Me gustaría impedirle que vaya más allá con sus deducciones y se haga aún más daño.

—Cuando fui a vivir contigo había decidido que no volvería a verlo —le digo confiando en que mi voz se imponga sobre sus pensamientos—. He intentado evitarlo como he podido, pero es imposible.

—¿Por eso no fuiste anoche a la fiesta?

—Sí —admito sabiendo de antemano que eso no me hará parecer menos culpable a sus ojos.

Filippo asiente con la cabeza y nos callamos. Escucho la música del viento que llega de los plátanos del Lungotevere.

—¿Vais a vivir juntos? —me pregunta al cabo de un rato. La sangre se me hiela en las venas. Hasta ahora no he considerado esa idea y dicha de esa forma suena aún más absurda. ¿Cómo puedo explicar a Filippo que lo estoy dejando por un hombre que, tal vez, nunca será mío?
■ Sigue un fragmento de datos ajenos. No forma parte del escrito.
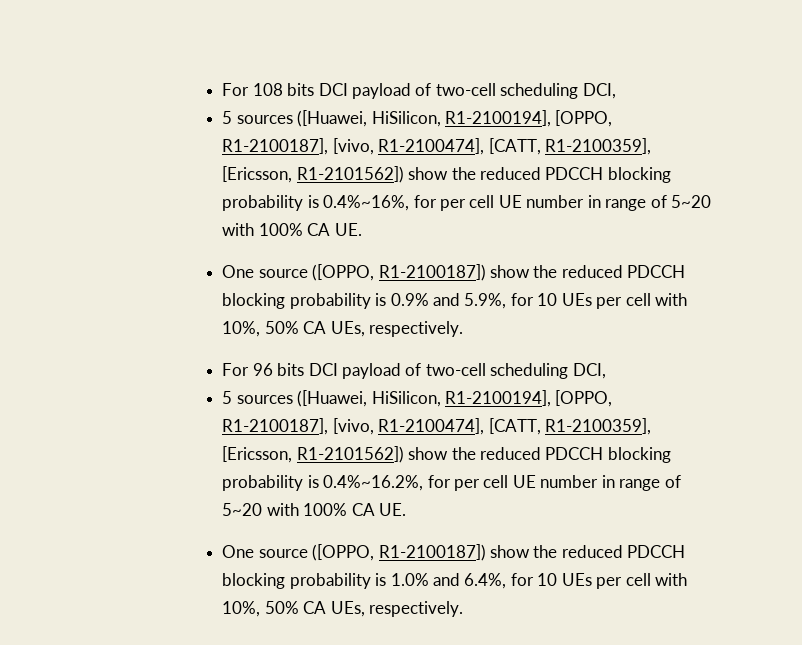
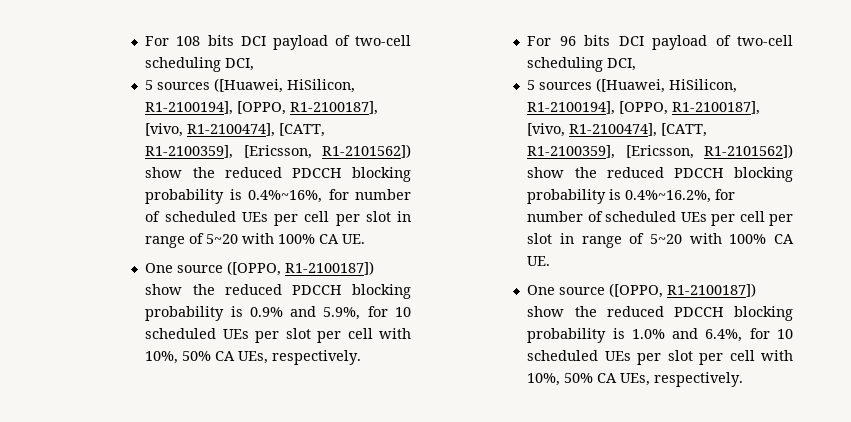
[439,195,585,211] per cell UE number -> [355,189,411,200] [145,211,391,226] number of scheduled UEs per cell per slot
[561,293,623,309] UEs per -> [145,328,342,343] scheduled UEs per slot per
[453,475,599,491] per cell UE number -> [527,211,793,226] [527,233,553,244] number of scheduled UEs per cell per slot
[561,573,623,589] UEs per -> [527,350,724,365] scheduled UEs per slot per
—No lo sé —contesto—. En este momento no tengo ninguna certeza. Solo sé que tú y yo no podíamos seguir así.

—Tú no podías seguir. Yo habría pasado toda la vida contigo. —Me impone con pocas palabras la cruel verdad. Sabe que el amor que aún siente por mí es el arma más afilada con la que puede herirme. Es justo. Ninguno de los dos saldrá indemne de esta partida, las reglas del juego son así.

Mira de nuevo la mesa e inspira hondo.

—¿Qué hacemos ahora? ¿Volverás a casa? Para recoger tus cosas. —Estamos ya en las cuestiones prácticas, las más penosas. Heridos y sangrantes, tendremos que repartirnos los libros y los DVD.

—Por ahora no. He pasado la noche en un hotel y…

Mis puntos suspensivos tocan un resorte secreto en su interior.

—¿Y quieres quedarte allí?

—Me las arreglaré, Fil —atajo. No quiero que se preocupe por mí.

Nos levantamos de la mesa y echamos a andar. No volvemos a hablar y cuando llegamos al otro extremo del puente nos despedimos con un embarazo inaudito entre nosotros. En cualquier caso, nos volveremos a ver y ese hecho ayuda a que el momento sea menos melodramático. Avanzo por la acera preguntándome si Filippo me seguirá mirando o si él también habrá seguido su camino. No tengo valor para volverme, de manera que aprieto el paso. Un grupo de niños vestidos para jugar al fútbol pasa a mi lado corriendo. El viento sigue soplando, cálido y ligero, acariciando delicadamente mi piel, a la vez que el Tíber emana su inconfundible olor a mar y a tierra. El verano es la peor estación para la tristeza.